Hari ini aku akan pergi ke persidangan. Keadaan Ibu mulai membaik, sudah bisa berbicara seperti biasanya. Aku menelepon Sinta, meminta dia menjaga Ibu di sini, sementara aku akan pergi ke persidangan nanti agak siangan. Yu Tarni akan menyusul ke sini nanti, setelah selesai memasak dan anak-anaknya pergi ke sekolah.
Aku sudah bersiap dengan pakaian rapi, kemeja lengan panjang berwarna putih dan kerudung dengan warna krem. Bersiap untuk pergi dan kembali ke rumah dengan menjadi diriku yang baru.
Sinta telah sampai saat aku baru saja keluar dari kamar mandi. Dia sedang duduk di samping Ibu sambil menyuapi Ibu dengan bubur sedikit demi sedikit.
"Jadi berangkat sekarang, Mbak?" tanya Sinta.
"Iya. Mbak titip Ibu ya, Sin. Tolong jaga Ibu sampai Mbak kembali. Kamu ada kelas gak hari ini?" tanyaku.
"Ada, tapi nanti sih jam sebelas. Nanti keburu lah, Ibu datang kesini aku berangkat," ujarnya.
Aku berpamitan kepada Ibu dan meminta doanya untuk kelancaran urusanku hari ini.
Dengan menggunakan motor aku segera pergi menuju ke pengadilan agama. Di sana aku bertemu dengan Mbak Wanda, pengacaraku yang di rekomendasikan oleh Dokter Wira.
Sidang akan dilakukan pada pukul sepuluh nanti, tak kurang dari satu jam lagi. Aku dan Mbak Wanda sudah menunggu, terkadang melihat ke sekeliling, tapi sampai hampir di jam sidang di mulai, orang yang kami tunggu tidak kunjung datang juga.

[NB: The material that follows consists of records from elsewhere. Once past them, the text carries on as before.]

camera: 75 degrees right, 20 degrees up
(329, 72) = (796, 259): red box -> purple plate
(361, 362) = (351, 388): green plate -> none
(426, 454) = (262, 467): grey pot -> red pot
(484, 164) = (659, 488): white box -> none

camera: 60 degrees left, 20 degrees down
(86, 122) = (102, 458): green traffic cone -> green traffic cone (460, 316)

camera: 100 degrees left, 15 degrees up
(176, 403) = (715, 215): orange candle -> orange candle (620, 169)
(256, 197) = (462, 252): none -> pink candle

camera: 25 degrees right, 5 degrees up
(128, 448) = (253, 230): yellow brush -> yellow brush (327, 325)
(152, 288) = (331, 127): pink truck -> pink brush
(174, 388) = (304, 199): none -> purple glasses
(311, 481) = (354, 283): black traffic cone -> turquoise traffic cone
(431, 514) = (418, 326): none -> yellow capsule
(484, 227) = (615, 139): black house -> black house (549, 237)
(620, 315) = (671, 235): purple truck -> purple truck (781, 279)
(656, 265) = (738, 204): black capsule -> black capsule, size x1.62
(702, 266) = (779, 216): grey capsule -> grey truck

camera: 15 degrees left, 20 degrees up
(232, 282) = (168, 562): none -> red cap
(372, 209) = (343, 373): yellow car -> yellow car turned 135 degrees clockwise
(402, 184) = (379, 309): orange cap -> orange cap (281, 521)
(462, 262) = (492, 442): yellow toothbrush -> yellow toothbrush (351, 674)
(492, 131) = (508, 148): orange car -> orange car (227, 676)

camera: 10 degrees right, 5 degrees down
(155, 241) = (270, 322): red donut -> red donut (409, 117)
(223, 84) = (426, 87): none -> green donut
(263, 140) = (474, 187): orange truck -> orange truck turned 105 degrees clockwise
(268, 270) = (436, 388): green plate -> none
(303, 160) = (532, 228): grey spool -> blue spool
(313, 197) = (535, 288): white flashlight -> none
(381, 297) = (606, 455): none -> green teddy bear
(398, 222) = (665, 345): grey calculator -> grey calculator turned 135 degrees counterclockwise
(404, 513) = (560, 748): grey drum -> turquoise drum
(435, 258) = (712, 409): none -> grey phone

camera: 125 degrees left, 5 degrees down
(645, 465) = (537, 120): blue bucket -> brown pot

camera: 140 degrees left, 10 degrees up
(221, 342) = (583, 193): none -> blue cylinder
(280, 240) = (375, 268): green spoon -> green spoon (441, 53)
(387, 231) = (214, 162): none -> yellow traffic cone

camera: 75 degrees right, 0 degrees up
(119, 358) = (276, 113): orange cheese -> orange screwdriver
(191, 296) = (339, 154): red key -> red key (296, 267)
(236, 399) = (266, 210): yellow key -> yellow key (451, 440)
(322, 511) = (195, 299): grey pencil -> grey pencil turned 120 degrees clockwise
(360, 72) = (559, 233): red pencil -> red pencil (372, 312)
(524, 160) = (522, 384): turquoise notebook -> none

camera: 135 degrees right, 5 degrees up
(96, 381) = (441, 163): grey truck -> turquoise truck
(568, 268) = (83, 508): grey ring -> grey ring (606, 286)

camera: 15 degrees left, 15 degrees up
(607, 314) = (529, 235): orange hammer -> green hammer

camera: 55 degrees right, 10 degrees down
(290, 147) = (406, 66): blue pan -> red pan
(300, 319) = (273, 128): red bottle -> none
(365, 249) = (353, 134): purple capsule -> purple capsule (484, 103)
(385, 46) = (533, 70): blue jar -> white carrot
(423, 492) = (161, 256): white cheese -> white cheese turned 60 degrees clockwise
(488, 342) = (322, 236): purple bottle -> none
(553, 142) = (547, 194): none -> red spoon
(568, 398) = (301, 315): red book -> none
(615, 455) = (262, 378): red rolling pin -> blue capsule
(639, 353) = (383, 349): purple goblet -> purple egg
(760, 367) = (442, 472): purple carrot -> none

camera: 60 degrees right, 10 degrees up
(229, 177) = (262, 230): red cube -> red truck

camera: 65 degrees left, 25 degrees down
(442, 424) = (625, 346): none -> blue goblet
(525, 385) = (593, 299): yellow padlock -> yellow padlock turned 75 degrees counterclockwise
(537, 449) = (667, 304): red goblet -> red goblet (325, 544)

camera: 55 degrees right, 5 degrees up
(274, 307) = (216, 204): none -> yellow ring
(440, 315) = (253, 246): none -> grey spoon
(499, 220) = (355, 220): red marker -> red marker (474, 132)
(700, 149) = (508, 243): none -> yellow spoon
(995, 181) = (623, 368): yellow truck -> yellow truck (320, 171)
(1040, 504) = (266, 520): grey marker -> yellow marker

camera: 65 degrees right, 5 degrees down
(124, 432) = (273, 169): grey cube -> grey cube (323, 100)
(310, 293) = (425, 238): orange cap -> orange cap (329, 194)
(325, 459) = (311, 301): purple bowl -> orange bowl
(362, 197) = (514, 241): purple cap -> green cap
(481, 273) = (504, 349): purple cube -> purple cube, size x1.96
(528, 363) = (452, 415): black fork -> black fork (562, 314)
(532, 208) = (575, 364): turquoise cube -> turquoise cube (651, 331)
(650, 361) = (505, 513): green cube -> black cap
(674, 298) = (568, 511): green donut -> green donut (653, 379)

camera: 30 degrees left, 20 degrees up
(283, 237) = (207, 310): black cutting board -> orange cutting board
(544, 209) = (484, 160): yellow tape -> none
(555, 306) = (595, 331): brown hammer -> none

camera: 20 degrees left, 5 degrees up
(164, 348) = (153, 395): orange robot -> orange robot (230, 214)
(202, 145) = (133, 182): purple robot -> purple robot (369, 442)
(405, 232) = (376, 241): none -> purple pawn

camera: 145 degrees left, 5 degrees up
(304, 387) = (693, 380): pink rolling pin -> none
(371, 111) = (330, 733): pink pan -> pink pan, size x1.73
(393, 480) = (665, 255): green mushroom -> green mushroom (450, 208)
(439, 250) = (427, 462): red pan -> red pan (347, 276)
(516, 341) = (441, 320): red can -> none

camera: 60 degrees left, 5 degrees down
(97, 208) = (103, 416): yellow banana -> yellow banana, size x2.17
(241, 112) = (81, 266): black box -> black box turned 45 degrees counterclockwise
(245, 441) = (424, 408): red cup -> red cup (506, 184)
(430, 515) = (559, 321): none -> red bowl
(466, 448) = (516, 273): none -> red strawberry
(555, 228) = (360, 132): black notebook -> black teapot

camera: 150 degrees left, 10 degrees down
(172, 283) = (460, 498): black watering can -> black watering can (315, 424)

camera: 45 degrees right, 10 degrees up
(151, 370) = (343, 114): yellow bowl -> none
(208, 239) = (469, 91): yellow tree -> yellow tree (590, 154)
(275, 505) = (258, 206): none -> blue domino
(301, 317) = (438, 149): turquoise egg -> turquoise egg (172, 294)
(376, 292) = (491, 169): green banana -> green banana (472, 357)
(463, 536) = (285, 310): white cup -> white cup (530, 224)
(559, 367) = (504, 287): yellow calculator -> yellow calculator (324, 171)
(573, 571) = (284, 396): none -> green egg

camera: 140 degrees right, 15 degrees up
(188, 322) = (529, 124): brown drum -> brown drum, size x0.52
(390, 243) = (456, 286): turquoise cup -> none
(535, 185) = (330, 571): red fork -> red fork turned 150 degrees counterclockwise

Beberapa kali aku melihat ke arah jam tangan dan sesekali melihat hp ku. Tidak ada notif pesan atau sekedar panggilan dari Mas Hilman. Rasa gelisah pasti ada, karena ini adalah sidang pertamaku.
Apa dia sengaja tidak akan datang kemari?
"Tenangkan diri Mbak Ayu. Kita tunggu saja sampai nanti," ucap wanita muda itu padaku. Aku hanya mengangguk menanggapinya.
Sampai persidangan itu dimulai, Mas Hilman tidak datang juga hingga akhirnya mediasi kali ini ditunda.
Hakim hanya memeriksa berkas laporanku dan bertanya apa sebab aku mengajukan permohonan cerai. Aku tak mau lagi malu-malu mengatakan sebab ingin bercerai dengan dia. Ku ceritakan saja semua yang terjadi pada kami. Semua, tanpa aku menutupi satupun yang terjadi.
Hakim hanya manggut-manggut mendengarkan ceritaku.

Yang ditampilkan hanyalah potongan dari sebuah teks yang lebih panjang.